# Try it:
In the lines below, look for "brown". Copy each line where it appears.

# The input:

+ + + +

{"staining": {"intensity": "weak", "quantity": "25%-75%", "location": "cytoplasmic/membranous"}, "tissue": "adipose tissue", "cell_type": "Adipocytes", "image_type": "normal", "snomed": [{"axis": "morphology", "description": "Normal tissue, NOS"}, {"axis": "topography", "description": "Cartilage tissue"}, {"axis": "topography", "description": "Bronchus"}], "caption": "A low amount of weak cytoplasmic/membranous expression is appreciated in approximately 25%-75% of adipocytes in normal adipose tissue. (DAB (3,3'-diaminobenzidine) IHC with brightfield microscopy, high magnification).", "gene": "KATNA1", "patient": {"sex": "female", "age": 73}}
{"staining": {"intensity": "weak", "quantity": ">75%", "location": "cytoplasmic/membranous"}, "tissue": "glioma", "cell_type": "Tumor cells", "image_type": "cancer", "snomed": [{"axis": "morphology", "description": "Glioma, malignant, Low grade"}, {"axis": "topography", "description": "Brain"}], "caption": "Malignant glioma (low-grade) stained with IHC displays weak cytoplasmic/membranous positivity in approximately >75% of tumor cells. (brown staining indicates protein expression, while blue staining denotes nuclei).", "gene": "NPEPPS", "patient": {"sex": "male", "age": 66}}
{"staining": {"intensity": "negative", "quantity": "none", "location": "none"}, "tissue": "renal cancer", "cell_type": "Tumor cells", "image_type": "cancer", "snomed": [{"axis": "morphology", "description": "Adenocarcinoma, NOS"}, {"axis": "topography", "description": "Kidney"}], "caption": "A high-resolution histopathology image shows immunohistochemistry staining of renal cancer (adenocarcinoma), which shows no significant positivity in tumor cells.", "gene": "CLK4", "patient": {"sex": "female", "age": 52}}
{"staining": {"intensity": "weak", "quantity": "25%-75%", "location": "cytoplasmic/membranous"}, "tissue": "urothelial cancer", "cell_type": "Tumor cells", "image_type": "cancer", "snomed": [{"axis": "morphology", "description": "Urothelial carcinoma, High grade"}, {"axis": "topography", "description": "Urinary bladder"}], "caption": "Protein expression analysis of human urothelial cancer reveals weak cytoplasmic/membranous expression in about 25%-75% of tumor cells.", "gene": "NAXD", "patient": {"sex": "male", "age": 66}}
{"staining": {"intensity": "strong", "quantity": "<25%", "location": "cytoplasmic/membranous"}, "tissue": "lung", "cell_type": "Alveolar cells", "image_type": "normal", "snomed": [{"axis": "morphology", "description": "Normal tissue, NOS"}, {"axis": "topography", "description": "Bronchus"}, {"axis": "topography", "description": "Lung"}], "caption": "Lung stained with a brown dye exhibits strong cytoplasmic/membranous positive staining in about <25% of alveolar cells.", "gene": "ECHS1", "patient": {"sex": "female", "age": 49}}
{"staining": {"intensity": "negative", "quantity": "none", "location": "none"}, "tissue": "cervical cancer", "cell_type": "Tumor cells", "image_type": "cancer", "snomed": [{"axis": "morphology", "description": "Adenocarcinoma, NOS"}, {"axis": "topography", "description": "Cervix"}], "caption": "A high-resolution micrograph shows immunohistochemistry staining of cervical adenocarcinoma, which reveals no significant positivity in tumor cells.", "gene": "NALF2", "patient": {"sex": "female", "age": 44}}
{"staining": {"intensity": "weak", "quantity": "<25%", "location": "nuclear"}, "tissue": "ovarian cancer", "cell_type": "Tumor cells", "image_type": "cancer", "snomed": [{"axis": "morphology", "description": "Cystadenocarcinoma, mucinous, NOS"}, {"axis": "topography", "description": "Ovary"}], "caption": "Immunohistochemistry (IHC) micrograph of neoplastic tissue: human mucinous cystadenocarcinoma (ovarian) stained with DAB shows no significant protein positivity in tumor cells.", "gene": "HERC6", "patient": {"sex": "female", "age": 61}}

+ + + +

# Answer below:
{"staining": {"intensity": "weak", "quantity": ">75%", "location": "cytoplasmic/membranous"}, "tissue": "glioma", "cell_type": "Tumor cells", "image_type": "cancer", "snomed": [{"axis": "morphology", "description": "Glioma, malignant, Low grade"}, {"axis": "topography", "description": "Brain"}], "caption": "Malignant glioma (low-grade) stained with IHC displays weak cytoplasmic/membranous positivity in approximately >75% of tumor cells. (brown staining indicates protein expression, while blue staining denotes nuclei).", "gene": "NPEPPS", "patient": {"sex": "male", "age": 66}}
{"staining": {"intensity": "strong", "quantity": "<25%", "location": "cytoplasmic/membranous"}, "tissue": "lung", "cell_type": "Alveolar cells", "image_type": "normal", "snomed": [{"axis": "morphology", "description": "Normal tissue, NOS"}, {"axis": "topography", "description": "Bronchus"}, {"axis": "topography", "description": "Lung"}], "caption": "Lung stained with a brown dye exhibits strong cytoplasmic/membranous positive staining in about <25% of alveolar cells.", "gene": "ECHS1", "patient": {"sex": "female", "age": 49}}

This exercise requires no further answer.